The following is a letter I just received. The author asked to remain anonymous.
There is a homeless man that I regularly see in front of one of the grocery stores I go to, and also on one of the buses I ride. He didn’t seem like someone who would be dangerous to interact with like others I have seen, and I wanted to help him. So one day, I got a can of Campbell’s Chunky soup at the grocery store and offered it to him as I walked out. He refused it, so I asked how I else could help. He first asked for money (I didn’t have small enough cash to give) and then a gift card for movie tickets. That kind of threw me off because gift cards only come in amounts that I’m not willing to give so quickly, and I was not sure if he wanted to go with me or alone. It got awkward because of my confusion, and he said he wasn’t hungry and he didn’t need anything. There were awkward silences and he didn’t seem to trust me because he asked if someone told me to do this. I said goodbye to him and said that he could ask me for help if needed.
The next time I went, I said hello to him and he actually had a conversation with me this time. He told me more about himself, that his mom died when he was a teenager and he has adoptive parents who are not financially (nor probably otherwise) supportive of him. He said he went to college and was at one point making $45 an hour, and he can do things like fix cars and other handiwork. But he can’t get a job and transportation is expensive. I did my shopping and came out with a $5 bill and handed it to him. He gave me a hug and seemed very thankful and appreciative. He asked what he should do and what I would do if I were him, so I said $5 is enough to buy a bus pass for the entire day so that he can go whereever he wants and look for help. I suggested some shelters downtown and if he wanted, I could look up their addresses on my smart phone and write them down for him, but he said no thanks. I said that I would think about letting him stay with me but I also live with two other people being a student, so I couldn’t just offer that to him. I said that he can always ask me for help, and not to feel like he is being a burden to me because I really do want to help. So I left saying good luck and see you later.
It seems to me that this guy is not addicted to anything and he could get back on his feet if he just had the resources. I have the feeling that he keeps refusing help I’m offering him (writing down addresses and locations of shelters, looking up any information he would like) because he feels he doesn’t deserve it or he is scared or unmotivated to take chances anymore. How do you think I could best help this homeless guy? I am thinking maybe one day I can go to one or some of the shelters with him so that he isn’t alone and has me to help him find other options if there is a problem, but I am not so sure he would agree with that, in which case I would have to convince him. I made it clear to him that I want to help him get out of his situation, and I don’t think he has the strength to do it himself. What do you think? Do you know if a shelter is really the best place for him to go to? I want to avoid ones that are faith-based because he once expressed dislike of ministries. Ideally the place I’d like for him to go is somewhere he will be able to stay a while to get proper treatment and/or encouragement and help him find a job (actually changing his situation and not just giving him food and supplies).

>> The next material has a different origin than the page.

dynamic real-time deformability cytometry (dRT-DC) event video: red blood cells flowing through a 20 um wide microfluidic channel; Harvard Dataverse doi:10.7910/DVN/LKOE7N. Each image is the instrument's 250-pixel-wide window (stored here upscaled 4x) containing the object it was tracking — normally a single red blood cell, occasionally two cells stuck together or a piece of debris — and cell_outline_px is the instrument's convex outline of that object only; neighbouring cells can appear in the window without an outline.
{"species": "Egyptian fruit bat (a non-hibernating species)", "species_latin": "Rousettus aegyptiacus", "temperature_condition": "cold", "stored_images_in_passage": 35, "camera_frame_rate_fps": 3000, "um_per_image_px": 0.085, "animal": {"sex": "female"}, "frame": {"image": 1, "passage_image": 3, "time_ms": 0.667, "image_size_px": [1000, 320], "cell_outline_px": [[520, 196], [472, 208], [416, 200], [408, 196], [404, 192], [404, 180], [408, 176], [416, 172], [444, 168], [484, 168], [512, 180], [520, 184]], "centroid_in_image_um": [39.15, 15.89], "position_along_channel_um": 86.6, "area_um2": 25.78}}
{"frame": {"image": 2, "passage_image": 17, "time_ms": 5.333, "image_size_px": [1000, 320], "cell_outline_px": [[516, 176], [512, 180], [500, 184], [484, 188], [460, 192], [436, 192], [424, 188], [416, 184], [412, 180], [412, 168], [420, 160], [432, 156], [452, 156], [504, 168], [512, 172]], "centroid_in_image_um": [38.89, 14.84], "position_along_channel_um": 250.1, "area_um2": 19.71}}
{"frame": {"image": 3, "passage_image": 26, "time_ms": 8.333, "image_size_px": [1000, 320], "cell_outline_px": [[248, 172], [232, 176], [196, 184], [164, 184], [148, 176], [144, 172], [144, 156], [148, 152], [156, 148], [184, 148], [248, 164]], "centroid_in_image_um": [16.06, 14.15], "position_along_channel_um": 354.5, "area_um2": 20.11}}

Any advice would be appreciated.
This kind of homeless person lives with a great deal of internal emotional pain, more pain than he knows how to deal with. and living the particular way he does is the only way he knows to avoid and/or relieve that pain. Any attempt at changing his circumstances would, in his mind, put him at risk of reviving or re-engaging that pain. it would take a great deal of time and effort on someone’s part to get him to a point where he’d feel safe enough to face that pain. I’m talking years worth of constant effort. For now, the best you could do would be to befriend him and help him out with his basic needs, so to gain his trust. (movies are a great escape from real life). More than likely, given the description you provided, it will take years for this person to begin making a transition to a better way of life. Also, I strongly suggest not allowing this person into your home as his emotional and street survival mode will most likely over-ride his sense of right and wrong, and most likely he will eventually steal from you or become destructive towards your things or person.
Something I should clarify too. Part of the survival mode of homeless people is knowing how to present yourself in a way that makes people want to help you, at least with things like food and clothing and money. You learn how to tell people what they want to hear. And this talk and attitude does get people thinking that all the particular homeless person needs is a little help in the right direction. The reality is that when a person has gone so far as to become homeless as a means of dealing with their problems, his/her problems are deep and hidden, even from the homeless person. Solutions will not be easy to come by.